Green Mountain Coffee Roasters (NASDAQ:GMCR) soared over 20% higher on news that it would partner with Coca-Cola (NYSE:KO) to develop a cold beverage machine that would allow consumers to make their favorite Coke products at home. The deal also involved Coke taking a 10% stake in Green Mountain, agreeing to buy over 16 million newly issued shares for about $75 apiece. If this price strikes you as low, it's probably because GMCR shares are now trading for over $100. This implies that new investors are willing to pay more than $25 more per share than Coca-Cola is, which doesn't really make much sense since they are paying a premium for the right to be diluted.
Furthermore, the company says in the 8K filing that in addition to being used for additional capital expenditures related to the new Keurig Cold brewing system, the funds raised will also be used to expand GMCR's buyback program in order to reduce the effect of this dilution. Notwithstanding the fact that this implies there is still quite a bit of development work before the new system can be rolled out, selling shares for $75 and then buying them back for over $100 doesn't make much sense. It certainly doesn't reduce dilution, if anything it guarantees it since there will still be more shares and less cash even after executing the buyback.

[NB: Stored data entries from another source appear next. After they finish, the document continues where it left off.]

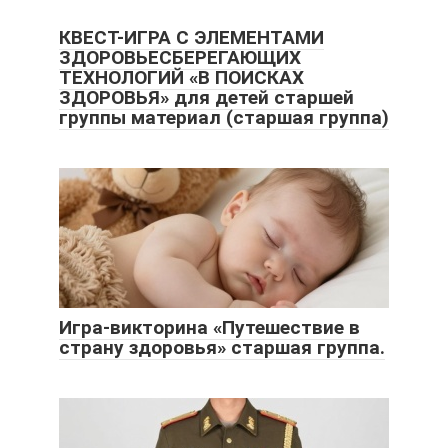
КВЕСТ-ИГРА С ЭЛЕМЕНТАМИ
ЗДОРОВЬЕСБЕРЕГАЮЩИХ
ТЕХНОЛОГИЙ «В ПОИСКАХ
ЗДОРОВЬЯ» для детей старшей
группы материал (старшая группа)
Игра-викторина «Путешествие в
страну здоровья» старшая группа.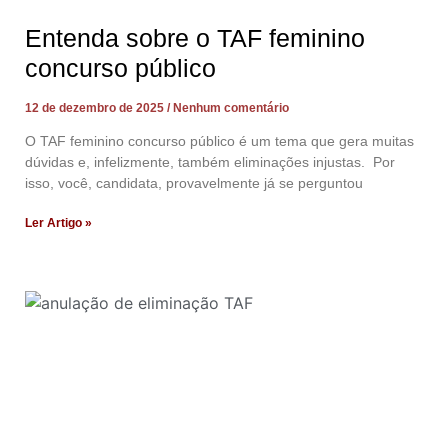
Entenda sobre o TAF feminino
concurso público
12 de dezembro de 2025
Nenhum comentário
O TAF feminino concurso público é um tema que gera muitas
dúvidas e, infelizmente, também eliminações injustas. Por
isso, você, candidata, provavelmente já se perguntou
Ler Artigo »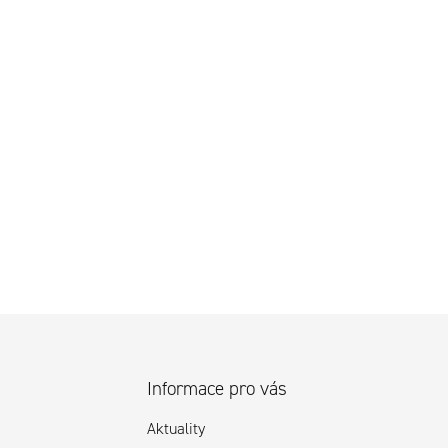
Informace pro vás
Aktuality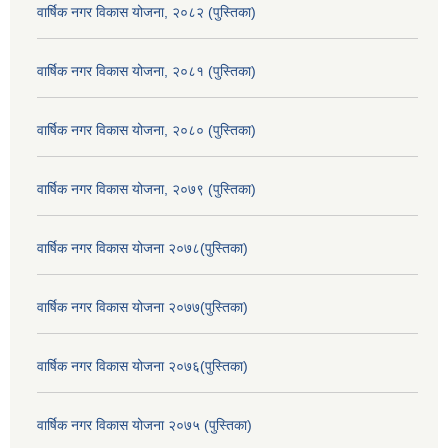
वार्षिक नगर विकास योजना, २०८२ (पुस्तिका)
वार्षिक नगर विकास योजना, २०८१ (पुस्तिका)
वार्षिक नगर विकास योजना, २०८० (पुस्तिका)
वार्षिक नगर विकास योजना, २०७९ (पुस्तिका)
वार्षिक नगर विकास योजना २०७८(पुस्तिका)
वार्षिक नगर विकास योजना २०७७(पुस्तिका)
वार्षिक नगर विकास योजना २०७६(पुस्तिका)
वार्षिक नगर विकास योजना २०७५ (पुस्तिका)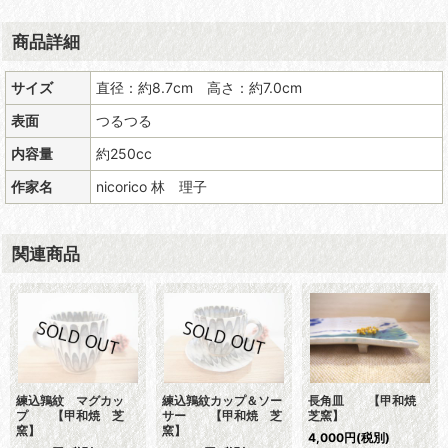
商品詳細
サイズ
直径：約8.7cm 高さ：約7.0cm
表面
つるつる
内容量
約250cc
作家名
nicorico 林 理子
関連商品
練込鶉紋 マグカッ
練込鶉紋カップ＆ソー
長角皿 【甲和焼
プ 【甲和焼 芝
サー 【甲和焼 芝
芝窯】
窯】
窯】
4,000
円
(税別)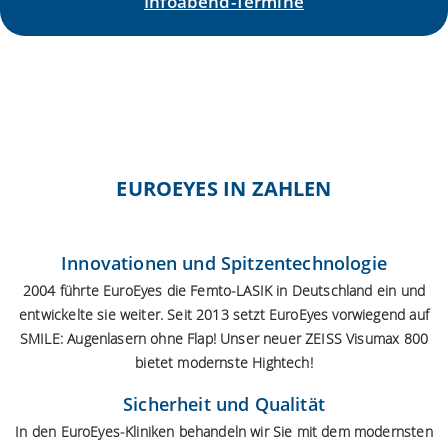
Infoabend-Termine
EUROEYES IN ZAHLEN
Innovationen und Spitzentechnologie
2004 führte EuroEyes die Femto-LASIK in Deutschland ein und
entwickelte sie weiter. Seit 2013 setzt EuroEyes vorwiegend auf
SMILE:
Augenlasern ohne Flap
! Unser neuer ZEISS Visumax 800
bietet modernste Hightech!
Sicherheit und Qualität
In den EuroEyes-Kliniken behandeln wir Sie mit dem modernsten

Therefore, rather than any immediate financial benefit from the deal, the huge pop in the stock was more likely a short squeeze as a result of a trusted company like Coca-Cola blessing the company's stock with their strong brand name and alleviating concerns from short sellers, notably David Einhorn, that some of GMCR's accounting practices were suspect.
Still, some analysts were quick to attribute significant earnings potential to the deal, with KeyBanc's Akshay Jagdale predicting almost $3.50 in additional earnings over the next 3 to 5 years even though we don't know how close the product is to launch or whether it will achieve widespread adoption. This equates to over half a billion dollars in potential earnings even assuming GMCR's current undiluted share count of 149 million. This plus the over $3B in market cap that Green Mountain added today implies that there is huge potential in the home soda making space, but it should be pointed out that this is over 4 times the entire market cap of SodaStream (NASDAQ:SODA), which of course already has a home carbonation system on the market.
Even if the Coke/Green Mountain tie-up were to take 50% market share from SodaStream, the additional earnings expected and associated increase in market cap suggests this is a multi-billion dollar sales opportunity with annual profits of at least a hundred million just for GMCR alone, more than double what SodaStream is expected to make each of the next few years. Clearly, either investors and analysts are overestimating the size of the market or underestimating SodaStream's ability to defend its prevailing position.
While additional competition might be expected to reduce SodaStream's margins, Coke's foray into the space certainly would help push the home soda trend from perceived fad into the mainstream, which might actually benefit SodaStream. This was somewhat reflected by SodaStream also rising in concert, although not quite to the extent of GMCR. Investors seemingly expect Coke rivals such as Pepsi (NYSE:PEP) and Dr. Pepper (NYSE:DPS) to be driven to SodaStream as a way to parry Coca-Cola's shift in strategy. I agree that this is fairly likely, since by moving quickly they could actually beat Coke to market since SodaStream already has a viable system.
This would help give a much needed boost to SodaStream sales, which were much lower than expected this holiday season, and just the derivative attention received by the company today probably gained them more visibility than its recent Super Bowl commercial featuring Scarlett Johansson. Therefore, I would avoid the hype lavished on Green Mountain Coffee Roasters today, since it far exceeds the actual results that are likely to be realized by its new product anytime soon, and instead focus on the company that already has a solution that is now likely to achieve additional attention from not only consumers, but also Coca-Cola's competitors.
Disclosure: I am long SODA, DPS. I wrote this article myself, and it expresses my own opinions. I am not receiving compensation for it (other than from Seeking Alpha). I have no business relationship with any company whose stock is mentioned in this article.